The problem is that all the promise that seemed to reside around the corner even in the darkest of times during the last few weeks has simply run the other way.
The starters - who were supposedly on the verge of locking in on a high-end rotation - have managed the third-fewest innings since the eight-game win streak, just 1/3 inning more than the A's and 5 1/3 innings better than Kansas City.
That, of course, will always lead to the exposure of any bullpen, which is just 5-for-10 in save opportunities over the 24 games.
And then there is the defense. As was evidenced by the season's lowlight Sunday, the 16 errors after the win streak (fifth-most in the majors) doesn't tell the whole story. The combination of Enmanuel Valdez and Kiké Hernandez at second base and shortstop has been more of a problem than a solution, with other issues (Masa Yoshida's shakiness in left field and Jarren Duran's sudden unevenness in center) occasionally popping up.
Adam Duvall should help, with the likes of Christian Arroyo and Yu Chang also potentially. And then there is Trevor Story? Sure. But waiting on the shortstop's emergence - that should allow for some effective reshuffling - seems like something that nobody should be hanging their hat on during these struggles.
The good-time feels that were being supplied by the likes of Duran (who is hitting .195 with a .529 OPS while striking out in 31 of his 81 at-bats since the eight-gamer), and Valdez (.192/.614) have been smacked down by the reality that oftentimes comes with the unknown.
And even the one sense of certainty the Red Sox thought they possessed, Rafael Devers, looks like a different player than the organization had leaned on. Since May 7, Devers is hitting just .217 with two homers and a .636 OPS. For the season, Devers' batting average (.206) and OPS (.688) from the seventh inning and on seems like foreign compared to years' past.

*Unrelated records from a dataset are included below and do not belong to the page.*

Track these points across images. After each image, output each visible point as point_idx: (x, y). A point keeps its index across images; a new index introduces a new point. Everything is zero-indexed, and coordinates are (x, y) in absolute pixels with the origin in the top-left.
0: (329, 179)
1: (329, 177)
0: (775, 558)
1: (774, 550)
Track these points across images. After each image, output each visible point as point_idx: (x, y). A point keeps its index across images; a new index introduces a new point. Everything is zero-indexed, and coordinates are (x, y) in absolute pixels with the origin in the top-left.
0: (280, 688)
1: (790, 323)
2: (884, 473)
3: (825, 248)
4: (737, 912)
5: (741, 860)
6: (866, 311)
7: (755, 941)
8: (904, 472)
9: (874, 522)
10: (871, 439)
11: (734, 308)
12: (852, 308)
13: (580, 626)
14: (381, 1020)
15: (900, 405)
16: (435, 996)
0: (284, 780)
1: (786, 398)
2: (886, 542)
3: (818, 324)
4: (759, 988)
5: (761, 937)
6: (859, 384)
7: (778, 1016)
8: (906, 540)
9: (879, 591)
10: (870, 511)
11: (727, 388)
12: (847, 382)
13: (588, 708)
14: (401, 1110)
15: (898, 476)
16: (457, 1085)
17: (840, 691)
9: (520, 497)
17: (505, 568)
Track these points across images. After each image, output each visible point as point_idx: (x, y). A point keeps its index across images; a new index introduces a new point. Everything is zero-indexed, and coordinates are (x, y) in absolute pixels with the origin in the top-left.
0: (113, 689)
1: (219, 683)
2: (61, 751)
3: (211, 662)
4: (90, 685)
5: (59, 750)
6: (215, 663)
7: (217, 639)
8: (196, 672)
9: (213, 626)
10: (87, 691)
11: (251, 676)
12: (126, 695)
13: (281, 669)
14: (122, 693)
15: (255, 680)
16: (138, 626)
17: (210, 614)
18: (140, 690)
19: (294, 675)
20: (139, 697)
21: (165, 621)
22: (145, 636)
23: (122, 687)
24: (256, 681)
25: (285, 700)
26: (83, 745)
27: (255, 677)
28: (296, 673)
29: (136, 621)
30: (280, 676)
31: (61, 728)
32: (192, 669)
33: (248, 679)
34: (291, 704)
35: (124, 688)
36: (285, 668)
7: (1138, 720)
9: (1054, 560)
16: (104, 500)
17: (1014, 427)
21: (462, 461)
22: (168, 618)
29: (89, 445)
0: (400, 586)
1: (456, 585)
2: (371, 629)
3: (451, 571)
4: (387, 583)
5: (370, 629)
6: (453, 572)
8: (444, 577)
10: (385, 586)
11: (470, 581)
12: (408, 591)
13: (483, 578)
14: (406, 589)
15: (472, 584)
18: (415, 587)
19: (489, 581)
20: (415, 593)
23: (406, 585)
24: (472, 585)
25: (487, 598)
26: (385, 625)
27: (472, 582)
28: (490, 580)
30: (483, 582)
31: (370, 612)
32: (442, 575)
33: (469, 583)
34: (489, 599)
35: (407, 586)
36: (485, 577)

Can it be fixed? Maybe. But the problem is that if reaching the postseason remains the be-all, end-all, chasing down the teams already in those Wild Card spots - the Orioles, Astros and Yankees - seem like a daunting task considering their construction and trade deadline intentions.
Even the Blue Jays - perceived by some as talented a group there is in the American League - is starting to get hot, sitting 2 1/2 games out of the Wild Card while having won four straight.
Maybe Sunday was a jumping off point. Perhaps it was a wake-up call. Whatever the case, something needs to change, and their manager is one of many who know it.